New pope represents break with tradition

Pope Francis

The election of Jorge Mario Bergoglio of Buenos Aires as supreme pontiff of the Roman Catholic Church was unusual for several reasons.

These include his choice of papal names – Francis, the first pope to take that particular appellation – and that he is the first pope from the Americas.

But it’s also noteworthy that Francis is the first pope to come from outside Europe in nearly 1,300 years, since Gregory III was elected in 731; that he is the first Jesuit to be elected; and that he is only the second pontiff in 1,100 years to take a name unused by a predecessor.

Also, Francis will not use a Roman numeral after his name.
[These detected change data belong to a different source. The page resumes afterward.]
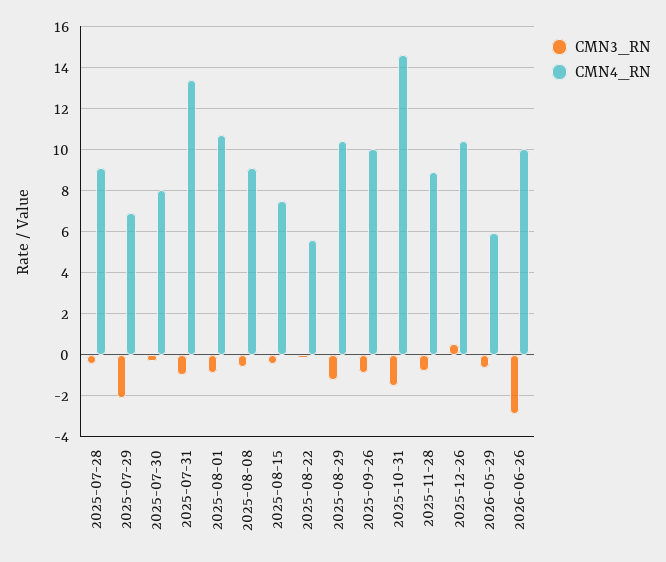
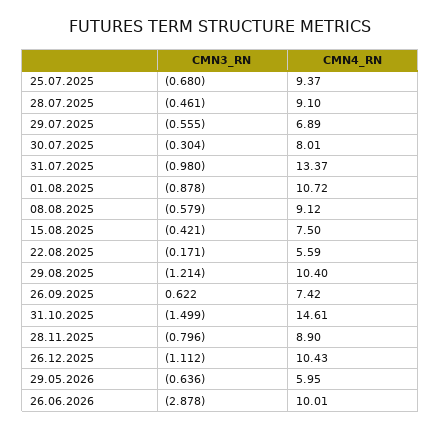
CMN3_RN, 2025-07-29: -2 -> -0.555
CMN3_RN, 2025-09-26: -1 -> 0.622
CMN4_RN, 2025-09-26: 10 -> 7.42
CMN3_RN, 2025-12-26: 0.5 -> -1.112
CMN3_RN, 25.07.2025: none -> -0.68
CMN4_RN, 25.07.2025: none -> 9.37

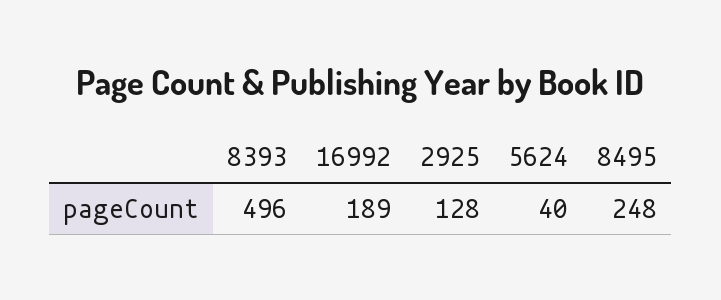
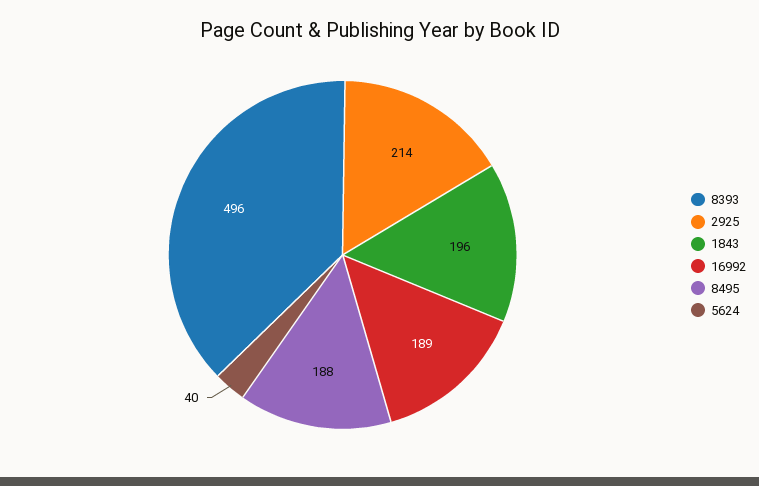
2925: 128 -> 214
8495: 248 -> 188
1843: none -> 196

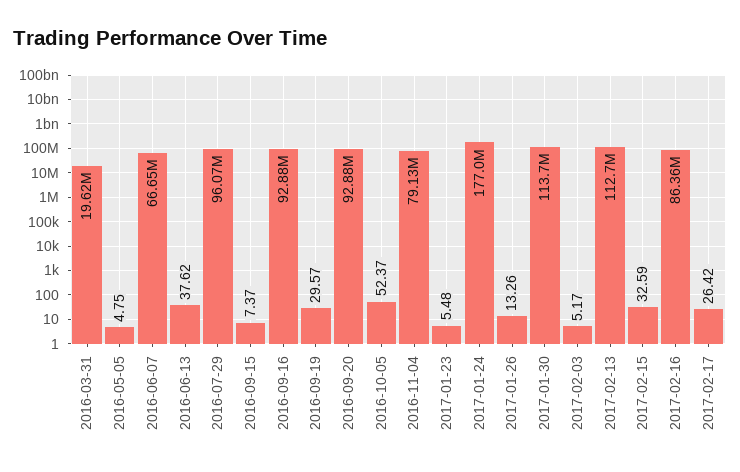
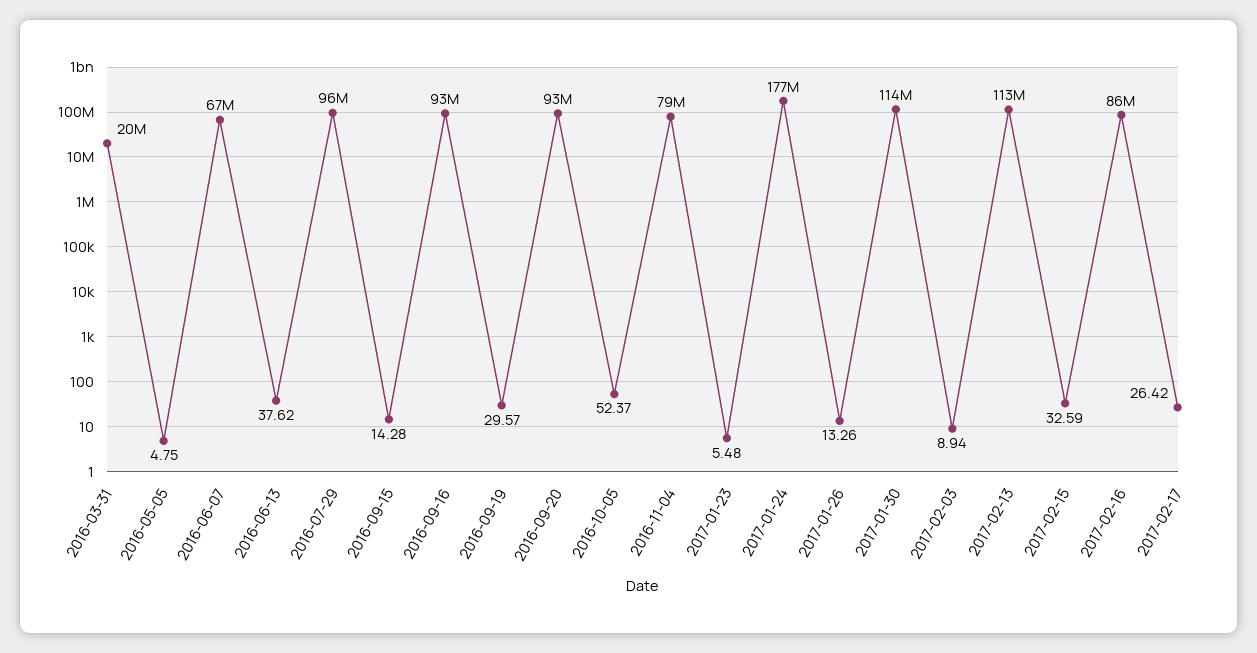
2016-09-15: 7.37 -> 14.28
2017-02-03: 5.17 -> 8.94

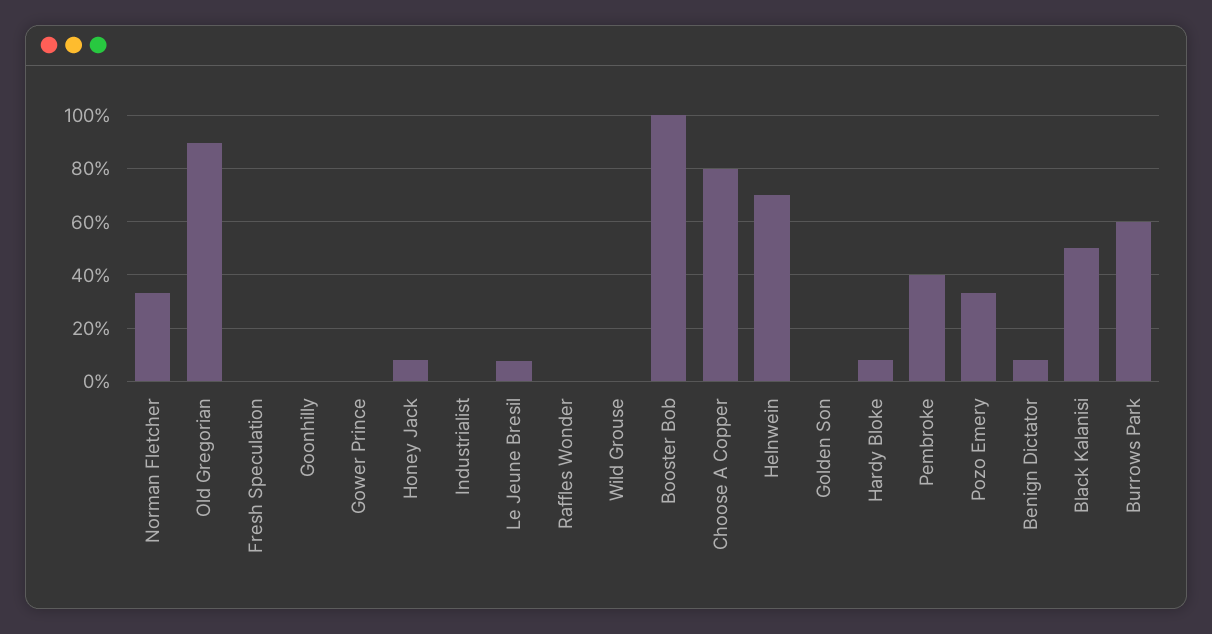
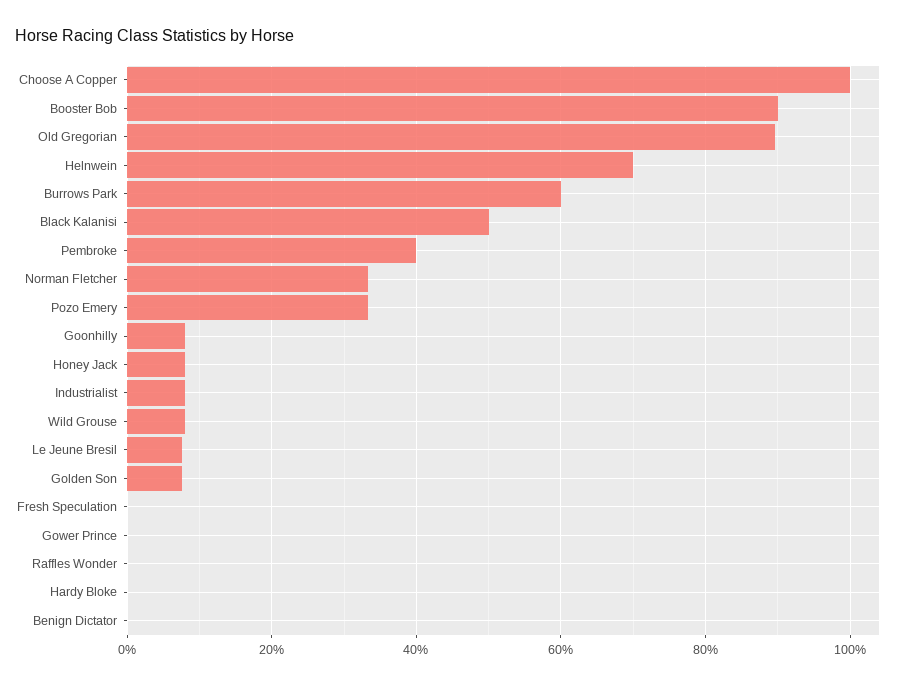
Goonhilly: 0 -> 8
Industrialist: 0 -> 8
Wild Grouse: 0 -> 8
Booster Bob: 100 -> 90
Choose A Copper: 80 -> 100
Golden Son: 0 -> 8
Hardy Bloke: 7.5 -> 0
Benign Dictator: 7.5 -> 0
There will only be a Francis I after we have a Francis II, a Vatican official quipped to the Associated Press.

The last pontiff to choose a previously unused name was John Paul I, who reigned for 33 days in 1978. However, his name a combination of that of his two immediate predecessors, John XXIII, 1958-63, and Paul VI, 1963-78.

Prior to John Paul I, the last pontiff to employ a new name was the little-remembered Lando.

According to a 1910 entry in the Catholic Encyclopedia, Lando was a native of the Sabina, Italy, and was believed to have been elected pope in July or August of 913. He died the following year, in either February or March, after a reign of a little more than six months.

“Nothing more is known of him except that he was a worthy man, and granted a privilege to a church in his native Sabina,” according to the Catholic Encyclopedia.

Gregory III, the last pope from outside Europe, was born in Syria and ruled from 731 to 741. Gregory left more of a mark than Lando: he sought to temper the iconoclastic tendencies gaining steam in the Byzantine Empire, restored the walls of Rome in response to threats from the Lombards and promoted the Church in Northern Europe.

He also banned the consumption of horse meat, both domestic and wild.

It is apparent that given the challenges facing both the Church and the world as a whole today, Francis will likely face issues of greater importance than the need to strengthen Rome’s walls or pondering whether horseflesh should be allowed at the dinner table.

And one can only hope the Lombards don’t grow restless again.


6 thoughts on “New pope represents break with tradition

  1. Love that Gregory111, the Syrian, banned horsemeat, given the horse DNA scandal in Europe at the moment. 🙂 Great hopes that Francis might effect change in Rome – interestingly,although many Irish are in Rome for the Rugby match at the weekend, they did not go to the Vatican for the papal election,saying that in the child sex rape scandals in Ireland and how they were dealt with,kept them away .

    • It’s going to take a long time for the Church to make amends for the sins of a few. Not to excuse the inexcusable acts committed by men of the cloth over the past few decades, nor to excuse others who covered it up, but the Church is run by humans and humans are imperfect and fallible.

      One can only hope that the Church has learned that its first goal should be to protect innocent lives, not to look out for itself.

    • If the allegations are true, then, yes, it would be extremely bad news. I would have to imagine, however, that some sort of vetting process would have taken place over the years, whereby cardinals eligible to be elected pope would have had their records scrutinized, especially in the wake of the pederasty scandals of recent years.

      • One would certainly hope so. The RC Church needs saving from itself, these days. It would be good to see the sort of root and branch reform that would make it more relevant in the early 21st century. With the global economic crash and the scandals in the finance markets one might ask where was the church of Jesus the scourge of the moneylenders? That question could be asked of all the Christian faiths.

        Ironically, the Saudis and other Gulf potentates used to do most of their financial transactions in the “Western” world beyond the restrictions of Islam on usury, etc. What did that say about Judeo-Christian civilization?

      • If I understand Islam correctly, lending money at any rate of interest is considered usury. Very few banks or individuals are going to put their money at risk without some opportunity for a return (interest).

        What went on in the huge financial corporations and the ensuing mess it caused was scandalous certainly, but I’m not sure that that particular mess can be attributed to Judeo-Christianity.

        What’s more discouraging, in my opinion, is that even one church official, never mind dozens or more, turned a blind eye to sexual abuse by priests of their flock. The welfare of a single individual should take precedence over protecting the reputation of a parish, diocese or even the entire church when unethical actions have taken place.